Already it's been an interesting year. On Jan 2nd I got an eviction threat from the building manager based on--I kid you not--removing an outdated piece of paper from the lobby. That started a quest to bring attention to the manager's pattern of bullying and threatening tenants. I'm working with a tenants' rights organization on that. I don't always want to be the squeaky wheel but I am good at it.

Then came last week. Tuesday I was so tired I stayed in bed most of the day, including when my Home Care person came to clean. (Yay, the state is paying someone to help me now!) In Wednesday's mail I was denied SSDI (insufficient evidence) and Enbrel (ditto). SSDI is better disability than I currently have, but to qualify I have to prove I was unable to work before age 22. Evidence from 19+ years ago is not easy to find.

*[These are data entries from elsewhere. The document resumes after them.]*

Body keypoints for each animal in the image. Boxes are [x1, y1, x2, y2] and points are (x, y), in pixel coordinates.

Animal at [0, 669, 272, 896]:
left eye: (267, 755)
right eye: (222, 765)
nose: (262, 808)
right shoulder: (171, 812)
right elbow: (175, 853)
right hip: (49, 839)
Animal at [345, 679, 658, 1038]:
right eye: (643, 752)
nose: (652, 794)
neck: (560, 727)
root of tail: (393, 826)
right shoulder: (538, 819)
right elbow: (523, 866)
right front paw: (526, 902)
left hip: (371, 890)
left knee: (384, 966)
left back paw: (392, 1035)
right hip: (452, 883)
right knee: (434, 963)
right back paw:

Enbrel is the new autoimmune med Rheumy wants me to try. Except it's for RA and I don't have RA. Rheumy and Nurse are appealing, which is quite a job. I love them.

Also Wed I discovered that someone had stolen my new wicking boxers from the mailroom. The night sweats are back and worse so I've been assembling tactical pajamas. I put up signs. The signs made me feel better.

I'm too tired to feel shame
Caption: I want my underpants back. Tuesday Amazon delivery. Blue boxers.
Won't fit you; I'm tiny. No questions asked.
Thursday my massage therapist was out sick, so I had a day to go splat and see a friend. Friday Nurse called about the Enbrel denial and I took a last minute trip into the office for a TB test. It's required before Enbrel can be approved and this way we're on top of it. I stopped into the records dept and signed a waiver to get copies of whatever SSDI-relevant stuff is in my chart from 1996-98. Fingers crossed there's anything at all. After all that I crashed.

Things are looking up because on Friday I'm heading to Hawaii for a week 😁 Warm and sunny sound perfect right now. There the air kissing your cheek smells like flowers.

PS: Amazon refunded my purchase and replacement boxers arrived today.

December 31, 2017

2017 Turdnado

Hello from this last day of 2017. My brain is doing the fun thing of reflecting on all the disappointments of the past year. There were some positive moments, for sure, but generally it was a downhill slog. The thing I feared happened: most of the gains I'd worked for evaporated as my health deteriorated. Plus our collective psyche has been damaged by the toxic political climate, hitting all of us in very personal ways.

I try not to focus on the strength that allowed me to persevere. It's a mixed blessing, and one that makes me appear more independent and less alone than I am. The losses of this year hit me hard--lost health, lost friendships, lost long-term relationship--and adding them to my life-long grief list doesn't feel good at all. I'm not sorry to be alive and sane, don't get me wrong, but life is still tremendously difficult.

Practicing good self care helped, though. I finished and wore the Water breakup shawl last week: it's very soft and cozy. I'm unabashedly my own weird self. And friends online and in person are the joy in my life.

Water posed on my Christmas tree
Top left: April's Peepicide; Top right: brownies for Sweetie
Bottom left: Xmas tree; Bottom right: my new hat!

Instead of looking back I'm focusing on Jan 5th's Awesome Rheumy appt. The thought of her examining my hands makes me want to cry, but at least my symptoms are visible? I have no idea what the next step will be. Brain in a jar is sounding pretty good right now but she probably has a couple ideas before we take that step ;) Being able to walk, think, sleep soundly, and socialize are my giant unspoken goals.

If this post sounds conflicted...well that's because I am! Teetering between optimism and realism, trying to hope for the best while bracing for the worst, living in the moment unless that moment is miserable in which case distract-distract-distract, and questioning the meaning of it all: that's me summed up in one terrible run-on sentence.

May we all have a better 2018. May love win.